TO DO >>
- A) In the pitbull forum thread, since what year have pitbulls been banned in the UK?
- B) From the pitbull forum thread, quote everything from "It's a terrible" down to "be pretty high?".
- C) Continue the pitbull forum thread from where it stops.

SELECTED EXCERPT >>

━━━━

Pitbulls are banned in the UK as of 1991, but underground clubs are breeding them with Staffies and a lot of gangs are using these dogs as "status" weapons to intimidate on the street. 

These poor dogs. It pisses me off, the scum that use them in this way, which does nothing but tarnish the reputation. I sometimes wonder if these breeds of dog actually have a future.

----------


## MuscleScience

Underground Dog fighting (pitbulls) is pretty common where I am from. So towns even require a large insurance policy to be taken out on any owner that has pitbulls in case they escape and attack someone. Once or twice a year a dog/s escape and attack someone in. Poor dogs,

----------


## Flagg

> Underground Dog fighting (pitbulls) is pretty common where I am from. So towns even require a large insurance policy to be taken out on any owner that has pitbulls in case they escape and attack someone. Once or twice a year a dog/s escape and attack someone in. Poor dogs,



It's a terrible state of affairs. I feel sorry for the dogs because its all they've ever known and don't know any different. And if a fighting dog attacks a person, it's not pretty, infact those kinds of dogs can kill people. 

Im guessing compensation for dog attacks must be pretty high?

━━━━

GIVEN ENTRIES >>
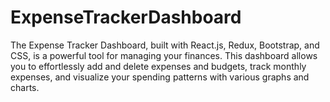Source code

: # ExpenseTrackerDashboard
The Expense Tracker Dashboard, built with React.js, Redux, Bootstrap, and CSS, is a powerful tool for managing your finances. This dashboard allows you to effortlessly add and delete expenses and budgets, track monthly expenses, and visualize your spending patterns with various graphs and charts.
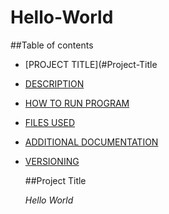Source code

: # Hello-World
##Table of contents
- [PROJECT TITLE](#Project-Title
- [DESCRIPTION](#Description)
- [HOW TO RUN PROGRAM](#HOW-TO-RUN-PROGRAM)
- [FILES USED](#Files-Used)
- [ADDITIONAL DOCUMENTATION](#Additional-Documentation)
- [VERSIONING](#Versioning)

  ##Project Title
  
  *Hello World*
  
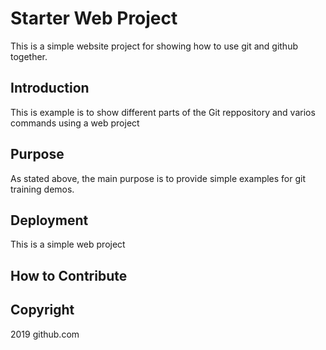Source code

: # Starter Web Project

This is a simple website project for showing how to use git and github together.

## Introduction

This is example is to show different parts of the Git reppository and varios commands using a web project

## Purpose

As stated above, the main purpose is to provide simple examples for git training demos.

## Deployment

This is a simple web project

## How to Contribute

## Copyright

2019 github.com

━━━━

SOLVED PROBLEMS >>
- A) Since 1991.

- B)
It's a terrible state of affairs. I feel sorry for the dogs because its all they've ever known and don't know any different. And if a fighting dog attacks a person, it's not pretty, infact those kinds of dogs can kill people. 

Im guessing compensation for dog attacks must be pretty high?

- C)
----------


## MuscleScience

> It's a terrible state of affairs. I feel sorry for the dogs because its all they've ever known and don't know any different. And if a fighting dog attacks a person, it's not pretty, infact those kinds of dogs can kill people. 
> 
> Im guessing compensation for dog attacks must be pretty high?


Some towns have a policy that if one owns a pit bull they are required by law to take out a 250,000 dollar insurance policy in the event of attack. Which really only hurts those that legally have the dogs. People who fight pit bulls do not register their dogs.

----------


## BgMc31

I own a Pit/American Bulldog cross. Here in Nevada they must be registered. I actually rescued him from fighting. He was beat to shit when I got him. Now he's a 110lbs of LOVE!!! LOL!!

Dog fighting is quite common around the world. It's wrong no matter how you look at it, but that's simply my opinion. Most non-western countries that are engaged in dog fighting look at dogs like livestock rather than pets. Not justifying dog fighting, just stating the opposing arguments point of view.

----------


## PitMaster

These guys must be pretty damn mean to their own dogs to where the dogs are going to bite people. I have a been a pit owner for 16 years plus. I now have 5...they are the best around kids. They are aggresive towards other dogs of the same gender...a dominant thing. When I moved to a new town, it wasn't a month later that the sheriff found out I had pits, he said if they ever get loose they will be shot on site...bs. I won't give them the chance, and there are stray dogs(not pits) walking the streets here. Such bs. I would like to put down bad dog owners. I wouldn't shed a tear or hesitate...scum.

----------


## Twist

1. this is an old thread
2. pits are not "the best around kids" I would be willing to bet that they are in the top 3 most dangerous dogs to have around kids...

----------


## PitMaster

> 1.* this is an old thread*2. pits are not "the best around kids" I would be *willing to bet* that they are in the top 3 most dangerous dogs to have around kids...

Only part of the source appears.